(Data entries)
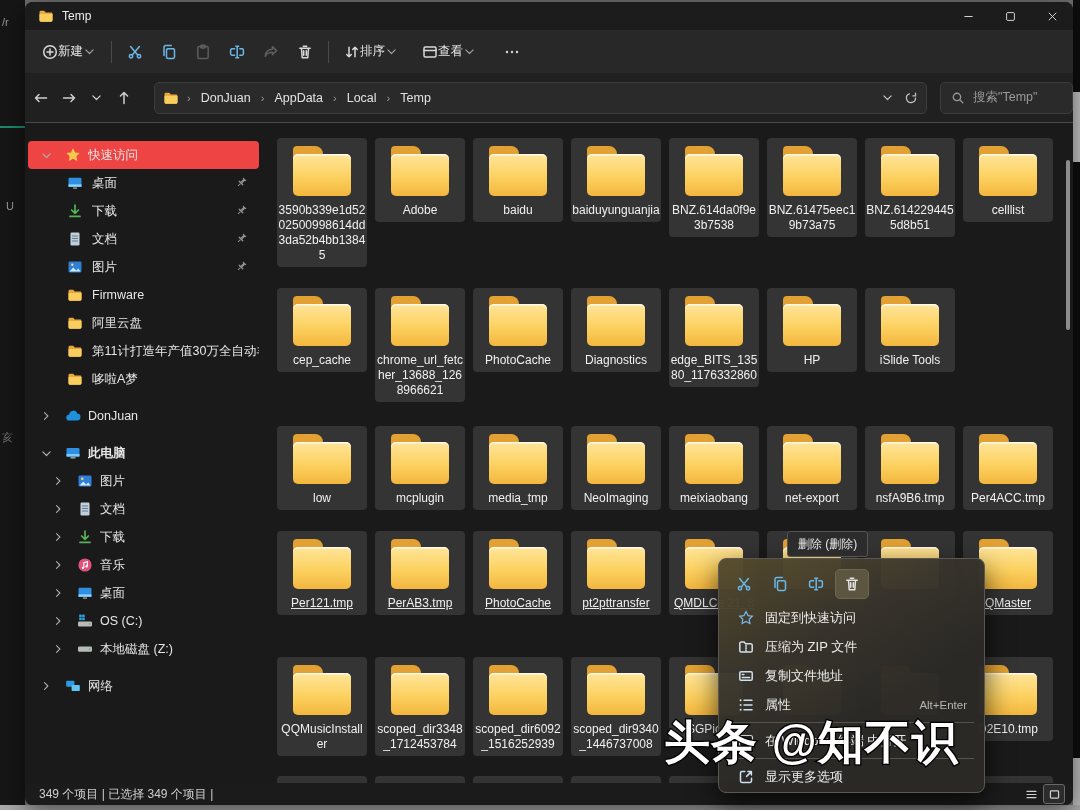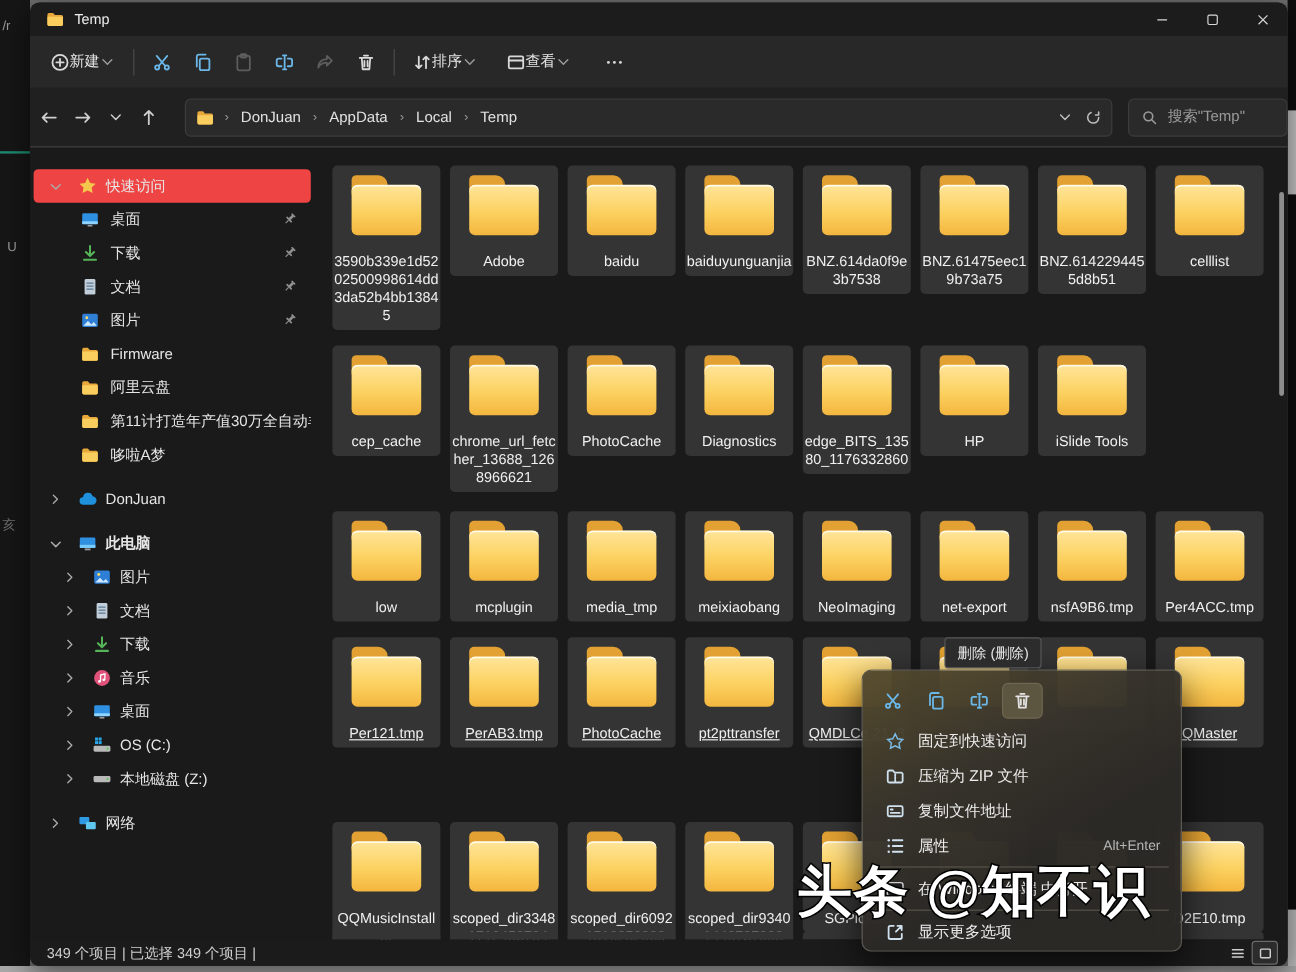"3590b339e1d5202500998614dd3da52b4bb13845" .tname { margin-top: 13px -> 5px }
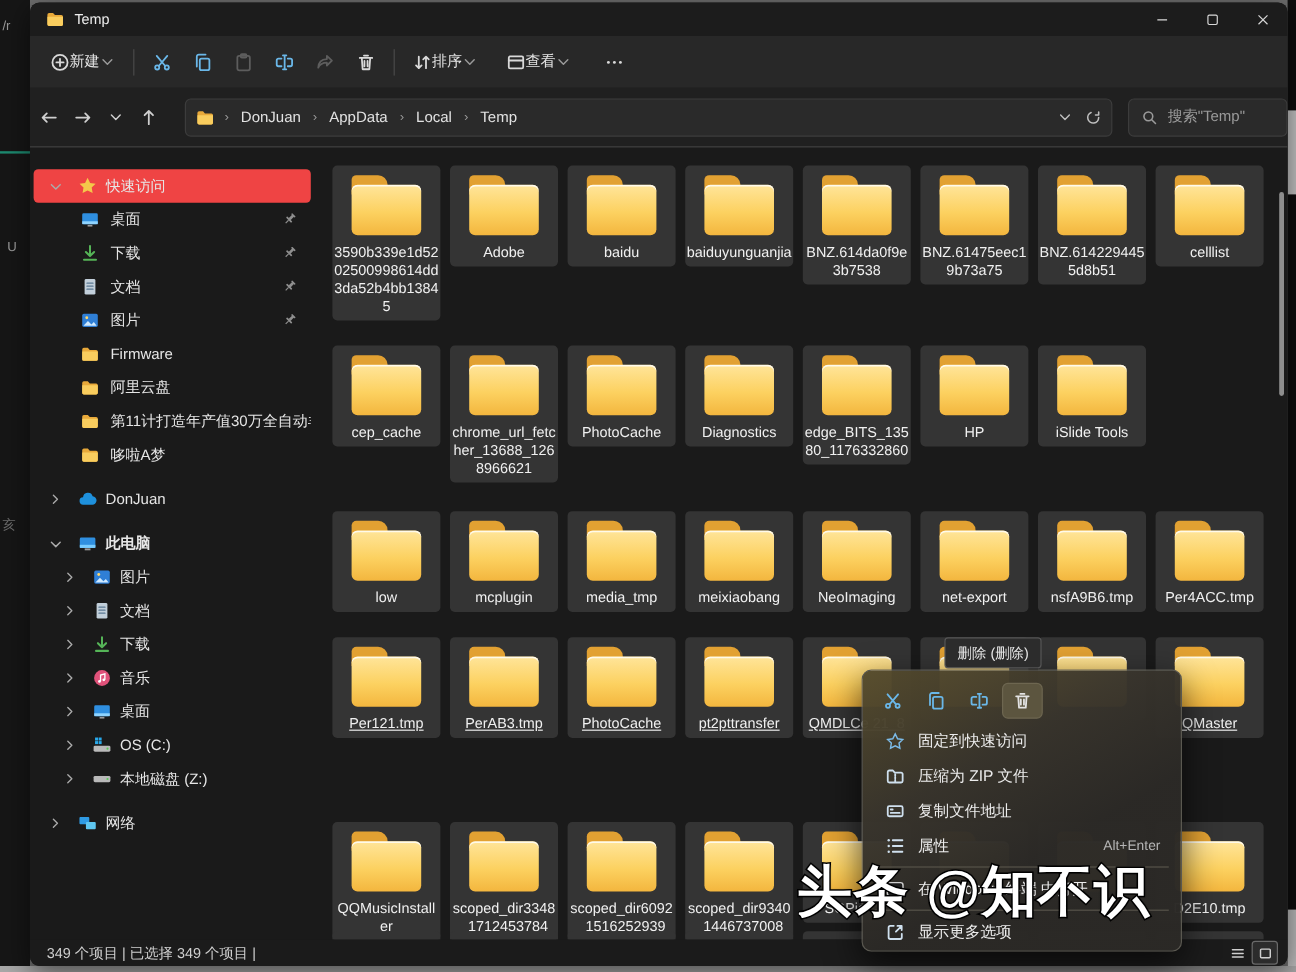"meixiaobang" div.tile { order: before "NeoImaging" -> after "NeoImaging" }
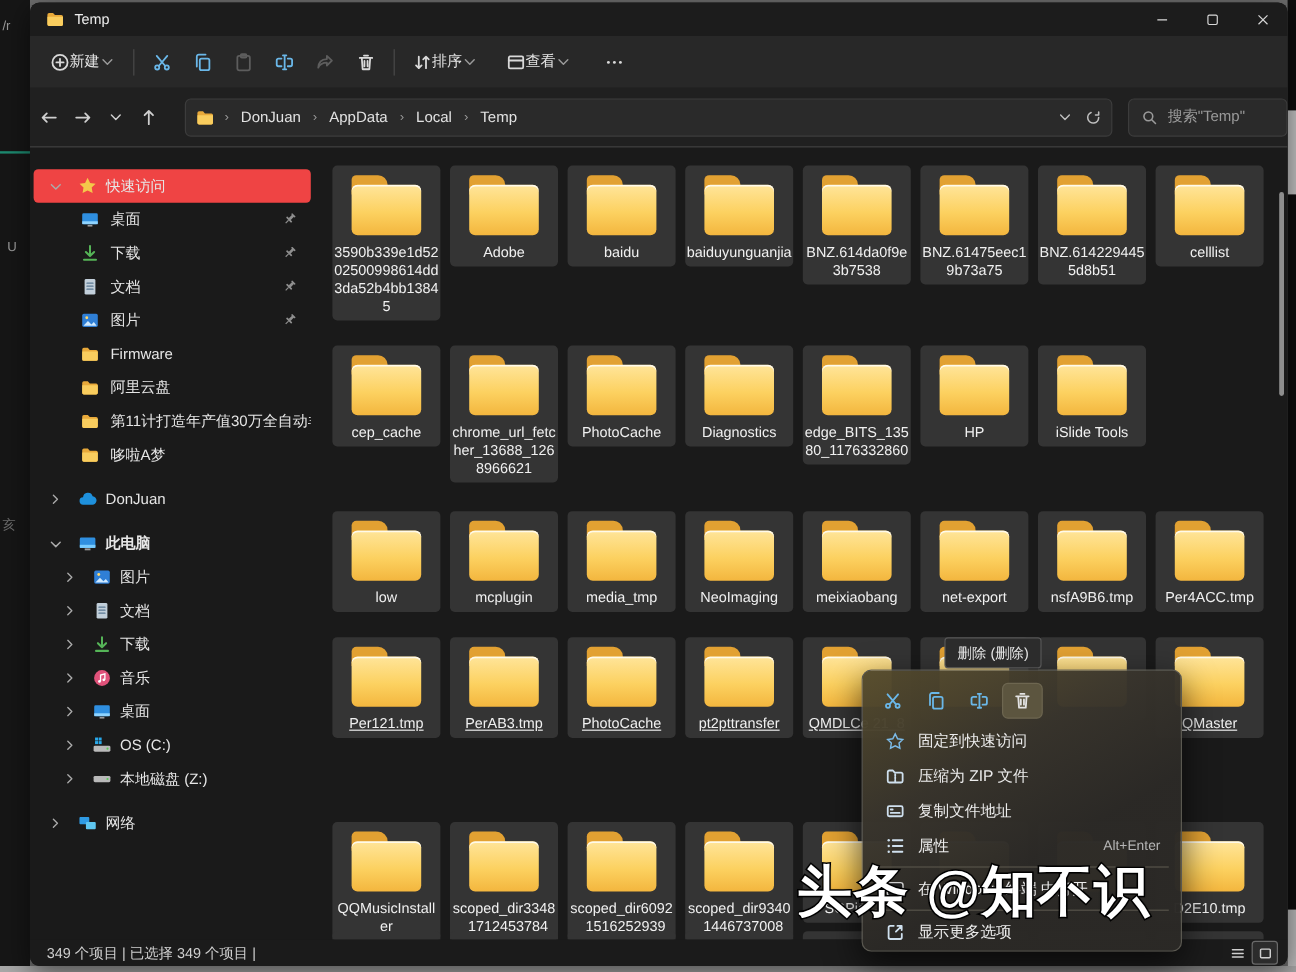"QQMusicInstaller" div.frow { top: 562px -> 534px }
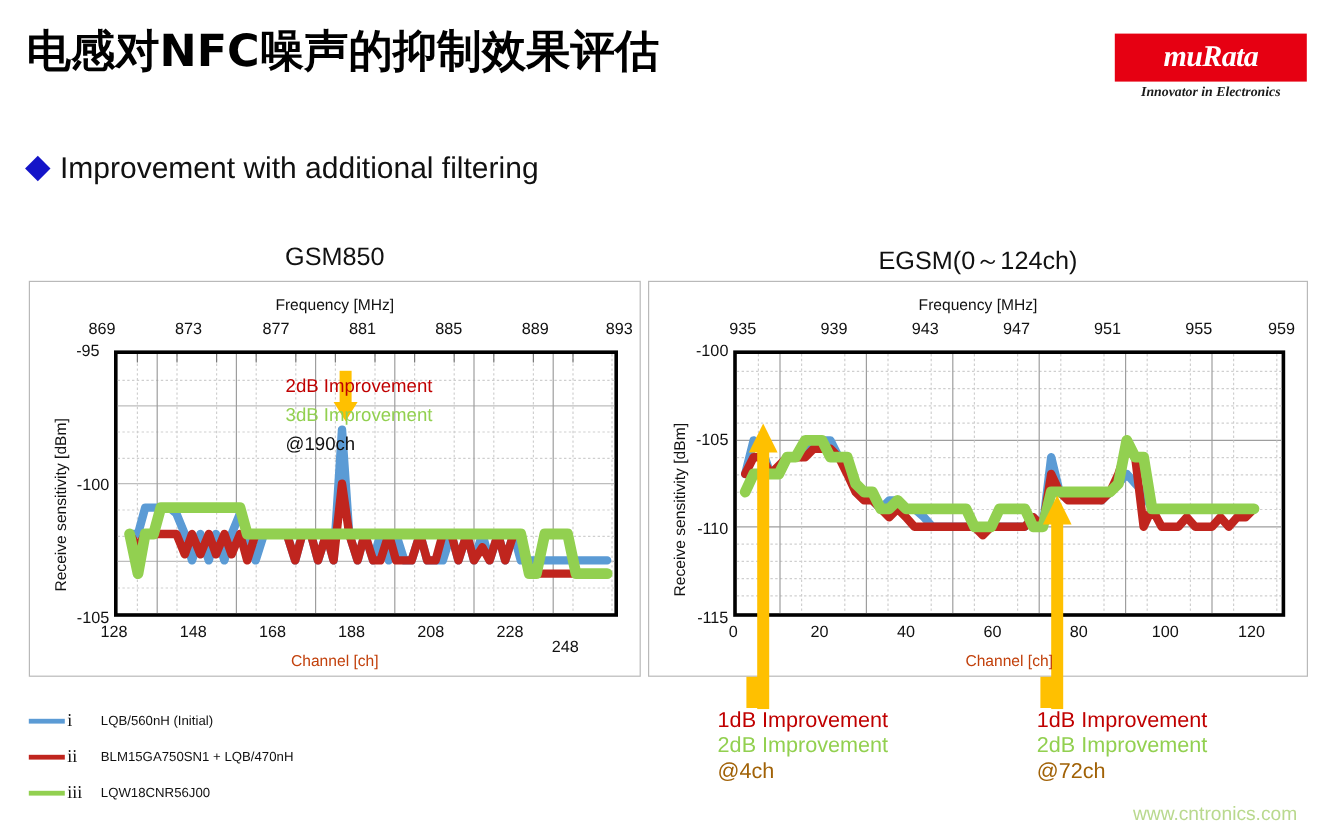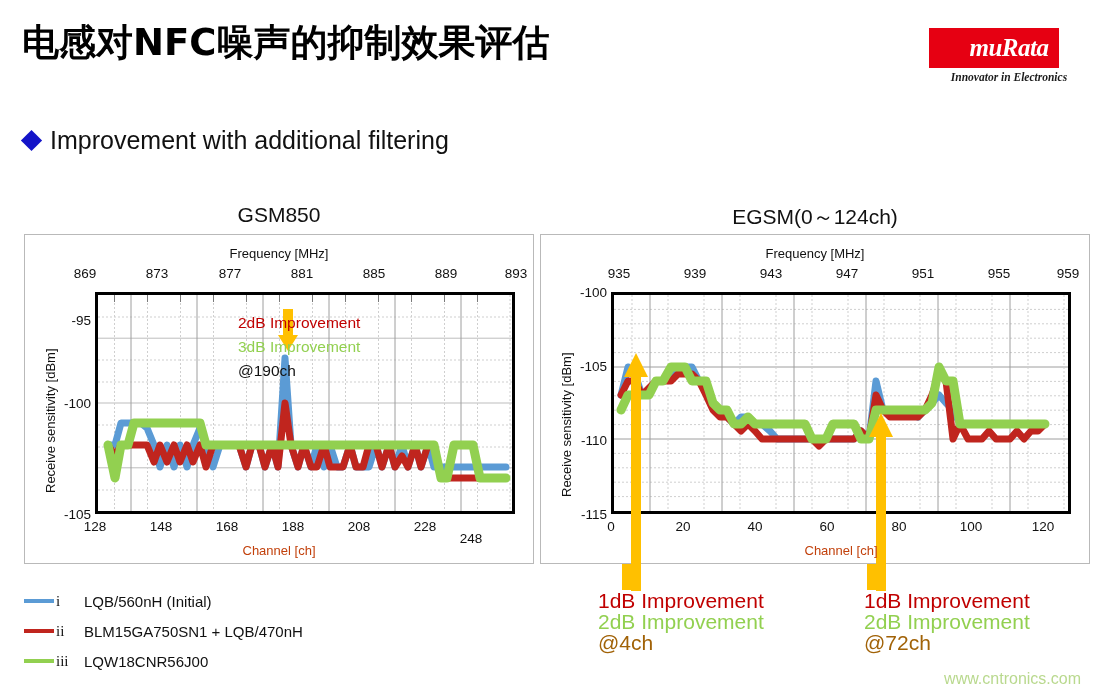"muRata" .logo-box { width: 130px -> 160px }
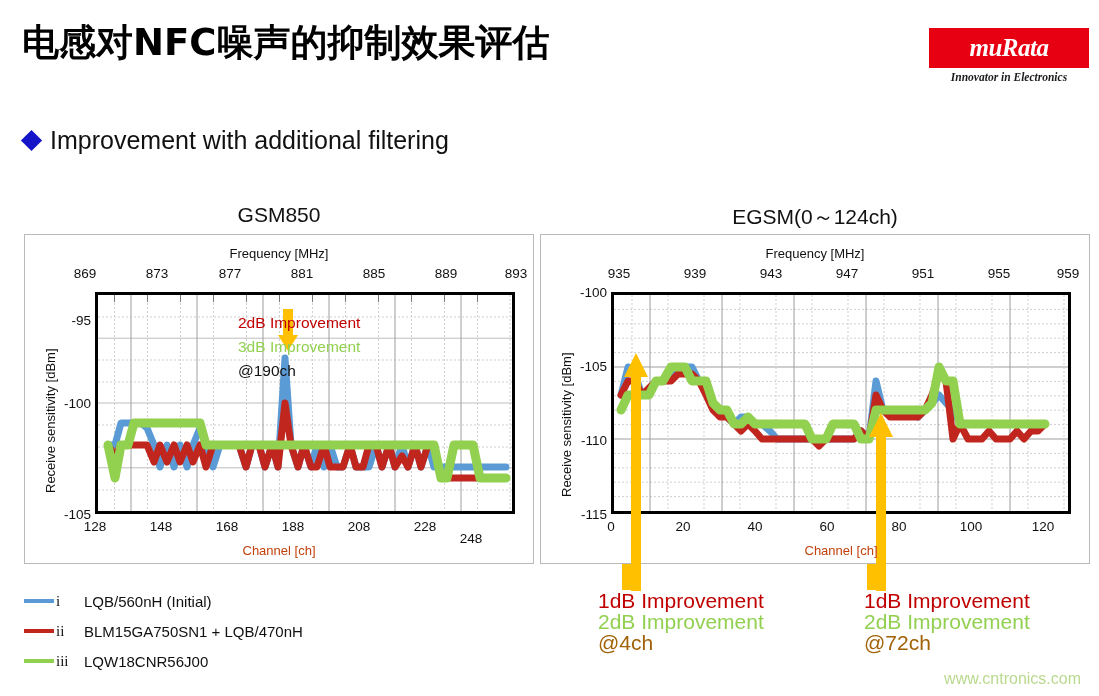"-95" div.tick-y { left: 22px -> 14px; margin-top: 28px -> none }
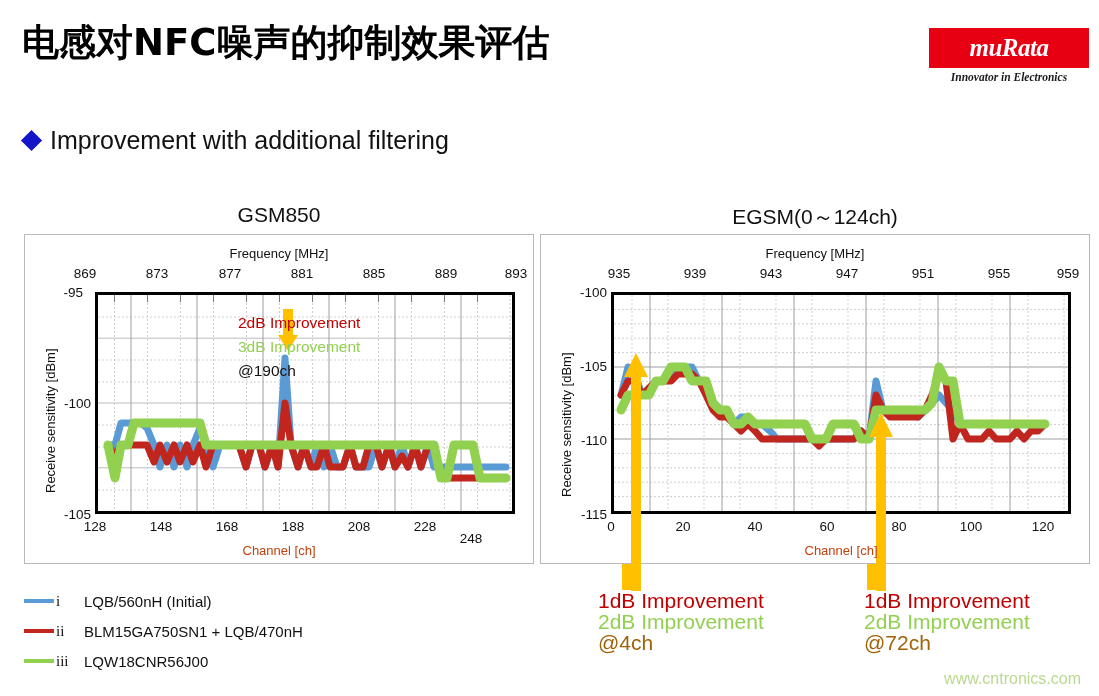"LQB/560nH (Initial)" .legend-label { font-size: 15px -> 11px }
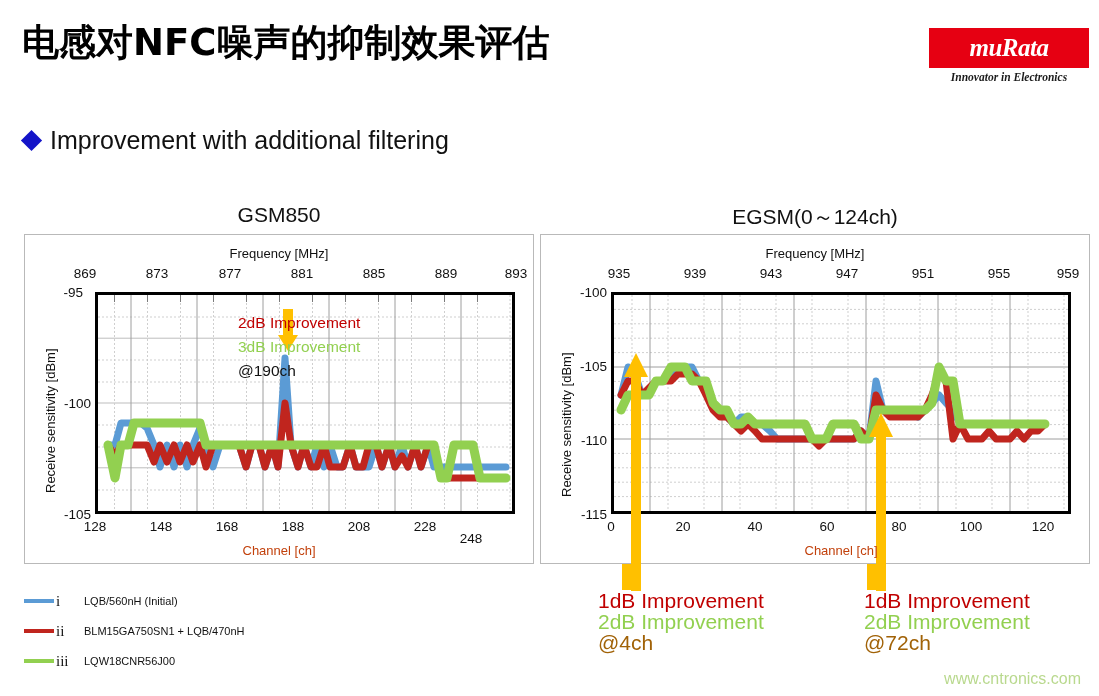"1dB Improvement" .bot-ann { font-size: 21px -> 18px }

#### About this exercise:
Leaving the pictures aside, give back all the records exactly as they are.

#### Result of the exercise:
"3590b339e1d5202500998614dd3da52b4bb13845" .tname { margin-top: 13px -> 5px }
"meixiaobang" div.tile { order: before "NeoImaging" -> after "NeoImaging" }
"QQMusicInstaller" div.frow { top: 562px -> 534px }
"muRata" .logo-box { width: 130px -> 160px }
"-95" div.tick-y { left: 22px -> 14px; margin-top: 28px -> none }
"LQB/560nH (Initial)" .legend-label { font-size: 15px -> 11px }
"1dB Improvement" .bot-ann { font-size: 21px -> 18px }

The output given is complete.